## DIRECTIONS
Leaving out any pictures, transcribe every record exactly.

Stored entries

+ + +

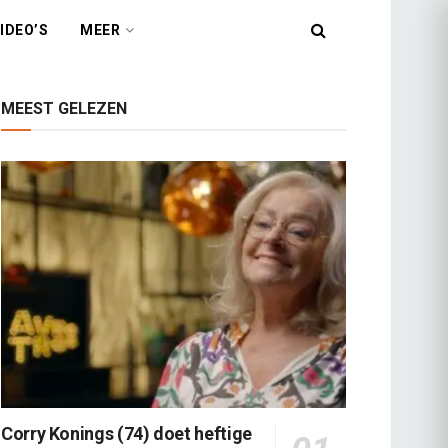
IDEO’S
MEER
MEEST GELEZEN
Corry Konings (74) doet heftige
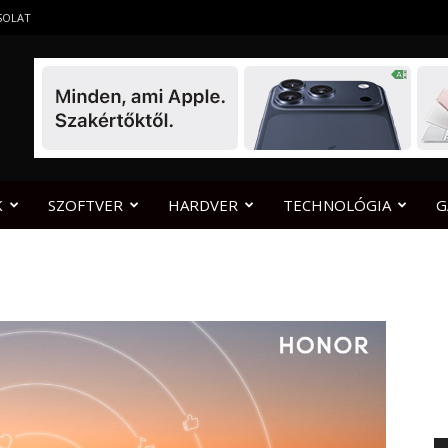
SOLAT
K
SZOFTVER
HARDVER
TECHNOLÓGIA
G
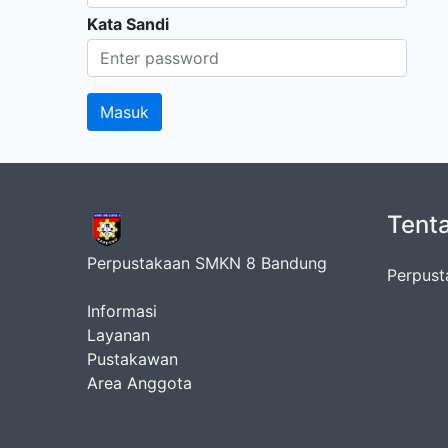
Kata Sandi
Tent
Perpustakaan SMKN 8 Bandung
Perpus
Informasi
Layanan
Pustakawan
Area Anggota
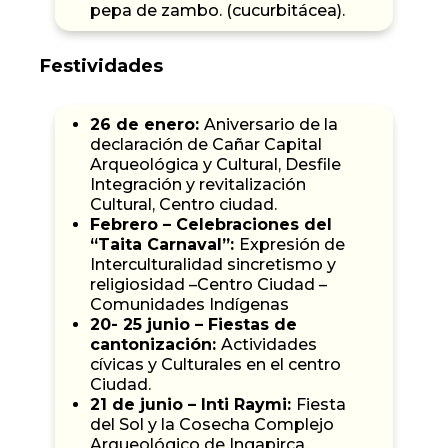
pepa de zambo. (cucurbitácea).
Festividades
26 de enero:
Aniversario de la
declaración de Cañar Capital
Arqueológica y Cultural, Desfile
Integración y revitalización
Cultural, Centro ciudad.
Febrero – Celebraciones del
“Taita Carnaval”:
Expresión de
Interculturalidad sincretismo y
religiosidad –Centro Ciudad –
Comunidades Indígenas
20- 25 junio – Fiestas de
cantonización:
Actividades
cívicas y Culturales en el centro
Ciudad.
21 de junio – Inti Raymi:
Fiesta
del Sol y la Cosecha Complejo
Arqueológico de Ingapirca.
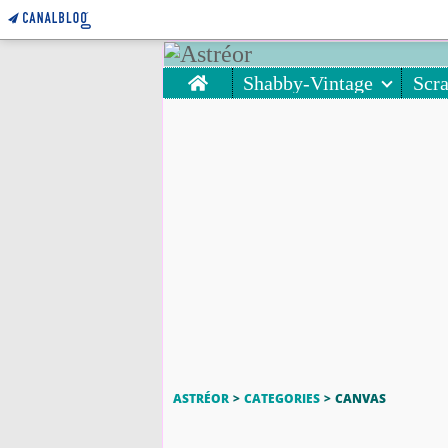
Home
Shabby-Vintage
Scr
ASTRÉOR
>
CATEGORIES
>
CANVAS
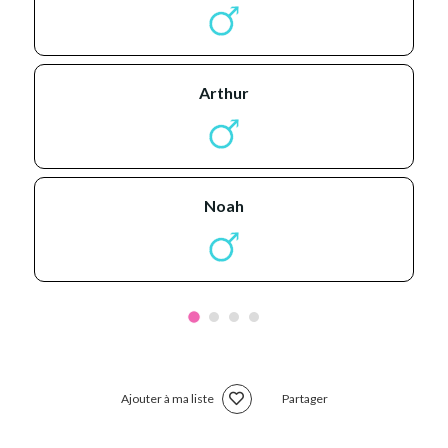
arthur
noah
Ajouter à ma liste
Partager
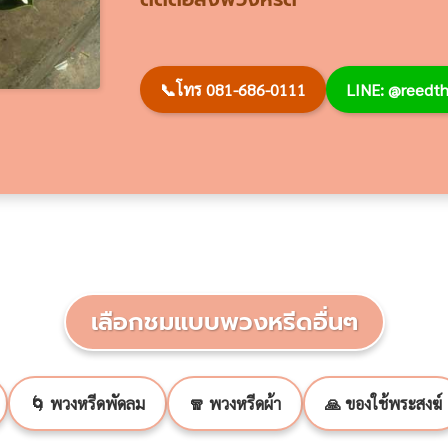
📞
โทร 081-686-0111
LINE: @reed
เลือกชมแบบพวงหรีดอื่นๆ
🌀 พวงหรีดพัดลม
🧣 พวงหรีดผ้า
🙏 ของใช้พระสงฆ์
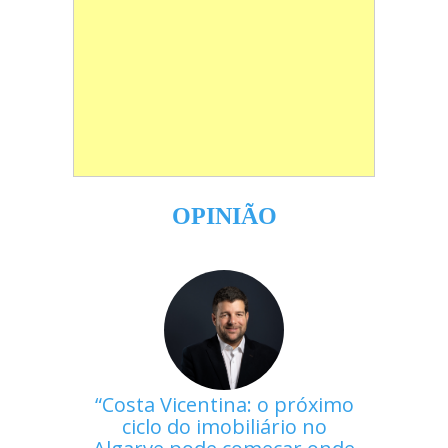
OPINIÃO
Costa Vicentina: o próximo
ciclo do imobiliário no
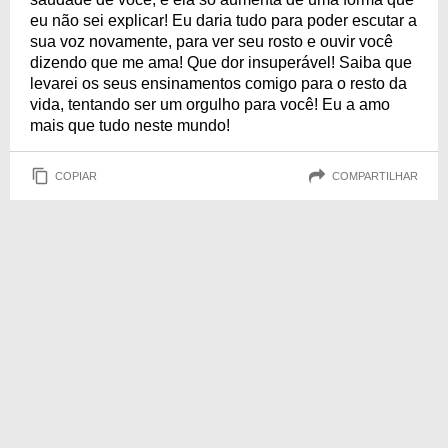
eu não sei explicar! Eu daria tudo para poder escutar a
sua voz novamente, para ver seu rosto e ouvir você
dizendo que me ama! Que dor insuperável! Saiba que
levarei os seus ensinamentos comigo para o resto da
vida, tentando ser um orgulho para você! Eu a amo
mais que tudo neste mundo!
COPIAR
COMPARTILHAR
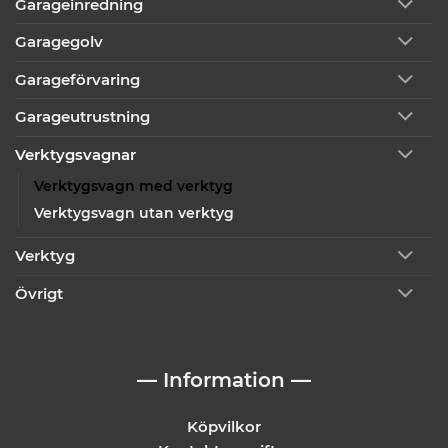
Garageinredning
Garagegolv
Garageförvaring
Garageutrustning
Verktygsvagnar
Verktygsvagn med verktyg
Verktygsvagn utan verktyg
Verktyg
Övrigt
— Information —
Köpvilkor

+ + +

## PROBLEM SOLUTION
IDEO’S
MEER
MEEST GELEZEN
Corry Konings (74) doet heftige
SOLAT
K
SZOFTVER
HARDVER
TECHNOLÓGIA
G
Kata Sandi
Tent
Perpustakaan SMKN 8 Bandung
Perpus
Informasi
Layanan
Pustakawan
Area Anggota
pepa de zambo. (cucurbitácea).
Festividades
26 de enero:
Aniversario de la
declaración de Cañar Capital
Arqueológica y Cultural, Desfile
Integración y revitalización
Cultural, Centro ciudad.
Febrero – Celebraciones del
“Taita Carnaval”:
Expresión de
Interculturalidad sincretismo y
religiosidad –Centro Ciudad –
Comunidades Indígenas
20- 25 junio – Fiestas de
cantonización:
Actividades
cívicas y Culturales en el centro
Ciudad.
21 de junio – Inti Raymi:
Fiesta
del Sol y la Cosecha Complejo
Arqueológico de Ingapirca.
Home
Shabby-Vintage
Scr
ASTRÉOR
>
CATEGORIES
>
CANVAS
arthur
noah
Ajouter à ma liste
Partager
📞
โทร 081-686-0111
LINE: @reed
เลือกชมแบบพวงหรีดอื่นๆ
🌀 พวงหรีดพัดลม
🧣 พวงหรีดผ้า
🙏 ของใช้พระสงฆ์
OPINIÃO
Costa Vicentina: o próximo
ciclo do imobiliário no
eu não sei explicar! Eu daria tudo para poder escutar a
sua voz novamente, para ver seu rosto e ouvir você
dizendo que me ama! Que dor insuperável! Saiba que
levarei os seus ensinamentos comigo para o resto da
vida, tentando ser um orgulho para você! Eu a amo
mais que tudo neste mundo!
COPIAR
COMPARTILHAR
Garageinredning
Garagegolv
Garageförvaring
Garageutrustning
Verktygsvagnar
Verktygsvagn med verktyg
Verktygsvagn utan verktyg
Verktyg
Övrigt
— Information —
Köpvilkor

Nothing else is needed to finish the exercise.